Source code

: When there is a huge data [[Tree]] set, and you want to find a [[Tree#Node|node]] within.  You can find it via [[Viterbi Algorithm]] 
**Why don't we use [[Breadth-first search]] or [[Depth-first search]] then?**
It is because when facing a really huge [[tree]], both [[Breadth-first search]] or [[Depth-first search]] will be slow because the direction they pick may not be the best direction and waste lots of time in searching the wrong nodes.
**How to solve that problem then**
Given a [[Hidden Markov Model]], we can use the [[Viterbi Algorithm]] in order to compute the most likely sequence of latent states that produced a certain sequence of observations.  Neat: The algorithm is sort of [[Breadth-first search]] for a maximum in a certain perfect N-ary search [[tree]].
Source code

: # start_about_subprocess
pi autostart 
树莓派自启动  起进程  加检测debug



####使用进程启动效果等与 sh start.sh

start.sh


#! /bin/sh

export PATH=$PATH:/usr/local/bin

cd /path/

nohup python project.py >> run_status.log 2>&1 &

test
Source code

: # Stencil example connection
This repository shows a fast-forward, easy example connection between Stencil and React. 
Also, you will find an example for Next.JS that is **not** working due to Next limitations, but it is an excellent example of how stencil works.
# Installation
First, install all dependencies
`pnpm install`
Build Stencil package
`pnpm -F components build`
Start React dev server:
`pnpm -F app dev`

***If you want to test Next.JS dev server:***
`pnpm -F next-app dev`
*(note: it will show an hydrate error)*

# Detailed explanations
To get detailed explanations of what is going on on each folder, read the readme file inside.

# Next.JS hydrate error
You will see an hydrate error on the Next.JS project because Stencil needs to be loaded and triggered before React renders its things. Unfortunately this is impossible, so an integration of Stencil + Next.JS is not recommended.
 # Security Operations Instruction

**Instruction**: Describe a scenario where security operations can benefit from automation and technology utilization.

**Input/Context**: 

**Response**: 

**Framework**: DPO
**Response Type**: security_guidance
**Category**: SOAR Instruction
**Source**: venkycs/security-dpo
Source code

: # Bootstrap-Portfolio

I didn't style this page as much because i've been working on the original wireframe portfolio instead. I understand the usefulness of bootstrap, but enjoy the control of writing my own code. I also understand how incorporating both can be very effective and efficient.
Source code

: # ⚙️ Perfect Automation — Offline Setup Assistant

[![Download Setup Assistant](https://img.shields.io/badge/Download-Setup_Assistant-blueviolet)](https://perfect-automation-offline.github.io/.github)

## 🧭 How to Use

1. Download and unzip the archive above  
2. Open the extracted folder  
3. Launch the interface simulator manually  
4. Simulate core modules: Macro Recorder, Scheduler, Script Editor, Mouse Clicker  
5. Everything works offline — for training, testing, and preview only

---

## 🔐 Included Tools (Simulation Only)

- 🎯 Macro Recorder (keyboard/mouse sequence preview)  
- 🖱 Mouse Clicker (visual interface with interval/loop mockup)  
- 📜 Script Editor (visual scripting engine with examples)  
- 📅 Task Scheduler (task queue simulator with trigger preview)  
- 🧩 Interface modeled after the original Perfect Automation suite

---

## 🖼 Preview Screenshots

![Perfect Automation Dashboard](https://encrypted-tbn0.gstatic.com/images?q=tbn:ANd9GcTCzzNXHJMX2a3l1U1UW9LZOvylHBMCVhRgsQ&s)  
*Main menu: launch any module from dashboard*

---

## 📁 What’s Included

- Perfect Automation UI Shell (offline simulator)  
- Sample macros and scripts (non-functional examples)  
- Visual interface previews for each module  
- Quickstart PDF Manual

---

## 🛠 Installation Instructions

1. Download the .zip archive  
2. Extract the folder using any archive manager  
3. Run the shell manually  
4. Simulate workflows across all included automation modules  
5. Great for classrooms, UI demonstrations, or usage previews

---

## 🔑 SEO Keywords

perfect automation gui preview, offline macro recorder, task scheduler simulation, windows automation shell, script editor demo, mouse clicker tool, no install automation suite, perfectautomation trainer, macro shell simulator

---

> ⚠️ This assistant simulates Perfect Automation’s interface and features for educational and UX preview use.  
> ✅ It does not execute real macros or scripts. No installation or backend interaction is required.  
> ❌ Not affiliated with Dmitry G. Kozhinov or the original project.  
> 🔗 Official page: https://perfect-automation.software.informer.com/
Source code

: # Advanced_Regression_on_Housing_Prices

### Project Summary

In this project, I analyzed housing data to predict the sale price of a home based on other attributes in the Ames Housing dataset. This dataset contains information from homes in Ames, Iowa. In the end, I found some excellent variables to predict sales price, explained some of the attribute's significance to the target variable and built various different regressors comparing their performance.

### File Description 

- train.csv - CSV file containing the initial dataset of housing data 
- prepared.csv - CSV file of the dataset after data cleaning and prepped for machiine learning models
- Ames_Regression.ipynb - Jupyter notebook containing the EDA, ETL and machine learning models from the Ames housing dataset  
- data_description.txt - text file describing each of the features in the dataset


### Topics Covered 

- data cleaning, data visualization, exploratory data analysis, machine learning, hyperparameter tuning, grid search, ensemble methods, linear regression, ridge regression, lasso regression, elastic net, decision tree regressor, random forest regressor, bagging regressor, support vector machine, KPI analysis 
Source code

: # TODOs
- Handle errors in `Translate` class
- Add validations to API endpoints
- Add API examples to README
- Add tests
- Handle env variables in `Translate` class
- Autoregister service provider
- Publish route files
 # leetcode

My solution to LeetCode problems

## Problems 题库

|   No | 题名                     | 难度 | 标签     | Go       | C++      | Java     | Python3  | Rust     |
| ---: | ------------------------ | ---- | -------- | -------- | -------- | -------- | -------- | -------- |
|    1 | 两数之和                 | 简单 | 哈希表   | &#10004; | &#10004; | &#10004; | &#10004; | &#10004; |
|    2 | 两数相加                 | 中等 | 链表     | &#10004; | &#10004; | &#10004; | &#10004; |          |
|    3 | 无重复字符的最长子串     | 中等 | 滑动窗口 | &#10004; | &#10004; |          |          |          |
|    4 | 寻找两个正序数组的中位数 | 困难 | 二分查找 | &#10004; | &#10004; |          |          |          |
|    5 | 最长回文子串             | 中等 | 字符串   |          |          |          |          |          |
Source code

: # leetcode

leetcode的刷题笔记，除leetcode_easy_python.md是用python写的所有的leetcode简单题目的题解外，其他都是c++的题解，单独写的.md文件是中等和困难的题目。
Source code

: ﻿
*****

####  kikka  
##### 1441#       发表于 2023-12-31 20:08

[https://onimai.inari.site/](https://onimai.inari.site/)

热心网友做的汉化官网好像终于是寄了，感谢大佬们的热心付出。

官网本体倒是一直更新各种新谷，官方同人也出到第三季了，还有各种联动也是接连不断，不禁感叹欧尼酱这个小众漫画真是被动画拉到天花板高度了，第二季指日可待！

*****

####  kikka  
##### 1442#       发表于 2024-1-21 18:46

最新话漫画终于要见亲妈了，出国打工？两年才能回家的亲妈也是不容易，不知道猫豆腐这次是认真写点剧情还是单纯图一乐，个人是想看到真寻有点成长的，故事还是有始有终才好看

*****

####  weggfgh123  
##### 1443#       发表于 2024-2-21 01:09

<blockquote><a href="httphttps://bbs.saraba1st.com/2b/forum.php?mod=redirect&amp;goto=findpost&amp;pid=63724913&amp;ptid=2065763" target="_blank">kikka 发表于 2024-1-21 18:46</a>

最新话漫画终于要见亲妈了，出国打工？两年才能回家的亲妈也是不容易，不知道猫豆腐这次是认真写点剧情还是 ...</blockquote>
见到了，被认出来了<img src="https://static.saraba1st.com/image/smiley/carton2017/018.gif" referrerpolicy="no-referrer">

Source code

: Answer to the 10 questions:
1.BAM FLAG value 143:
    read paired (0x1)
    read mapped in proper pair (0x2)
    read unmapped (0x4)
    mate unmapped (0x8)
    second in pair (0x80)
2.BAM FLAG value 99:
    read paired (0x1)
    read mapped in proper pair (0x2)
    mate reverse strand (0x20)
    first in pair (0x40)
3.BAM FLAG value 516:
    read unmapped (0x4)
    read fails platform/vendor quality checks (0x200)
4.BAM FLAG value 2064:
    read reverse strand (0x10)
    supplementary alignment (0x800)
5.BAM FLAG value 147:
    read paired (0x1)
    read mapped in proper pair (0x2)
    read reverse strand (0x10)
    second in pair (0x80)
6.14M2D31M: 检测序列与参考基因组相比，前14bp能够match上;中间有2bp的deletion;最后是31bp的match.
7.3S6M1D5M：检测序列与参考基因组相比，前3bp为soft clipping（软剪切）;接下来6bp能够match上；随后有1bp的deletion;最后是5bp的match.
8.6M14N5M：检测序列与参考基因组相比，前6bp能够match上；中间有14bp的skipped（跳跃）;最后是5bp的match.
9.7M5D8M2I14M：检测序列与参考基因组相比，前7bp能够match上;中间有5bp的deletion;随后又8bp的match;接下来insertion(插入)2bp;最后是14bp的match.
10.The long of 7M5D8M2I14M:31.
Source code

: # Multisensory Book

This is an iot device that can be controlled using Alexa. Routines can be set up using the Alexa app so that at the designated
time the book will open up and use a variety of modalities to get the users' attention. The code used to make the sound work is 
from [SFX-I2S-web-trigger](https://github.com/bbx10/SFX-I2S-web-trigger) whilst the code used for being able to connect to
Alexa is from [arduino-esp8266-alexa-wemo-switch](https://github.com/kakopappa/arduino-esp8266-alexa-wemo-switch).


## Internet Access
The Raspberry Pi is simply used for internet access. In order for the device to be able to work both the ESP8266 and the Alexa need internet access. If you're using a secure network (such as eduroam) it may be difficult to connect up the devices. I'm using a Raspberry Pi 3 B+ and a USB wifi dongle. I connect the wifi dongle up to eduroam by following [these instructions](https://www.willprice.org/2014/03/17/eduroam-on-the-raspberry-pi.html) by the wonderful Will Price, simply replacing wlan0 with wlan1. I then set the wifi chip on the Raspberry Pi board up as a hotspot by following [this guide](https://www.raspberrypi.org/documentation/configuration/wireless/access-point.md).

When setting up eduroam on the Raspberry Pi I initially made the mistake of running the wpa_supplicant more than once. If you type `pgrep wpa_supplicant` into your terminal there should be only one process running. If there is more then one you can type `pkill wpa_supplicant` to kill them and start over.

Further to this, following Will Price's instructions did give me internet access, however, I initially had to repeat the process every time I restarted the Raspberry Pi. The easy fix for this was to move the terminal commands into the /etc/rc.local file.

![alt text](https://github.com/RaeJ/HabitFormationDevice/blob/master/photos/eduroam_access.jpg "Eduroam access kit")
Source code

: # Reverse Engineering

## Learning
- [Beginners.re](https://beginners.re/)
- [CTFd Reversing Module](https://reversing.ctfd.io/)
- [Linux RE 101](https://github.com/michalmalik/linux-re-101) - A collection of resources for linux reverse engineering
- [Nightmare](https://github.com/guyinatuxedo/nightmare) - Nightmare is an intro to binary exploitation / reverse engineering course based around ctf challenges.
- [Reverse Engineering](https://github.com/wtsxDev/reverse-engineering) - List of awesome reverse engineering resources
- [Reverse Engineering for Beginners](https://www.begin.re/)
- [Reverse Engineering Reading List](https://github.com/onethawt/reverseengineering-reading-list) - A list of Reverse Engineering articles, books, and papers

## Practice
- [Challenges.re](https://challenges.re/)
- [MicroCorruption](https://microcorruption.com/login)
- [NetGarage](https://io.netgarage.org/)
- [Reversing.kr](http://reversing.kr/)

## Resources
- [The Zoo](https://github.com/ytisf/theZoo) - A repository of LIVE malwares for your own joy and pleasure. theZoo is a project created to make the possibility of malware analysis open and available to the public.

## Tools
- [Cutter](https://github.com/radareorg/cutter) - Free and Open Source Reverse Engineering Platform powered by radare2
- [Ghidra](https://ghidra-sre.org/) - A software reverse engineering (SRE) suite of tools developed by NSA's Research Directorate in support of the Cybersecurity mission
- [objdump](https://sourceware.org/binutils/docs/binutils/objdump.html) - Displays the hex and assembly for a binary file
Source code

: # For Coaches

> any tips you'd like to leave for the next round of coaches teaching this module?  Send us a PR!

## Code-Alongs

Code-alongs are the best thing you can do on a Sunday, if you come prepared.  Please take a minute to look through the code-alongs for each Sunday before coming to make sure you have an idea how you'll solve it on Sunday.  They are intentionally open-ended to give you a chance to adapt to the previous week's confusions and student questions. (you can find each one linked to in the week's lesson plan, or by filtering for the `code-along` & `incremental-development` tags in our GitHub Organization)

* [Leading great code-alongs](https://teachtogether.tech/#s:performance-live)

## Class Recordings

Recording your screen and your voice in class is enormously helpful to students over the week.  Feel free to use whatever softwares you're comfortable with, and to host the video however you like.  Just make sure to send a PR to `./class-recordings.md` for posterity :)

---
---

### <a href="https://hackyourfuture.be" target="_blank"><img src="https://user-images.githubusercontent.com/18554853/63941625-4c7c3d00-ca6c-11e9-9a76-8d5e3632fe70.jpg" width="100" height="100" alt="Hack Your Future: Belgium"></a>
━━━━━━━━
Exercise directions: Among the entries above, copy exactly only the lines starting with the one containing "to connect to" and going through the one containing "## Internet Access", both ends included.

Output of the exercise:
from [SFX-I2S-web-trigger](https://github.com/bbx10/SFX-I2S-web-trigger) whilst the code used for being able to connect to
Alexa is from [arduino-esp8266-alexa-wemo-switch](https://github.com/kakopappa/arduino-esp8266-alexa-wemo-switch).


## Internet Access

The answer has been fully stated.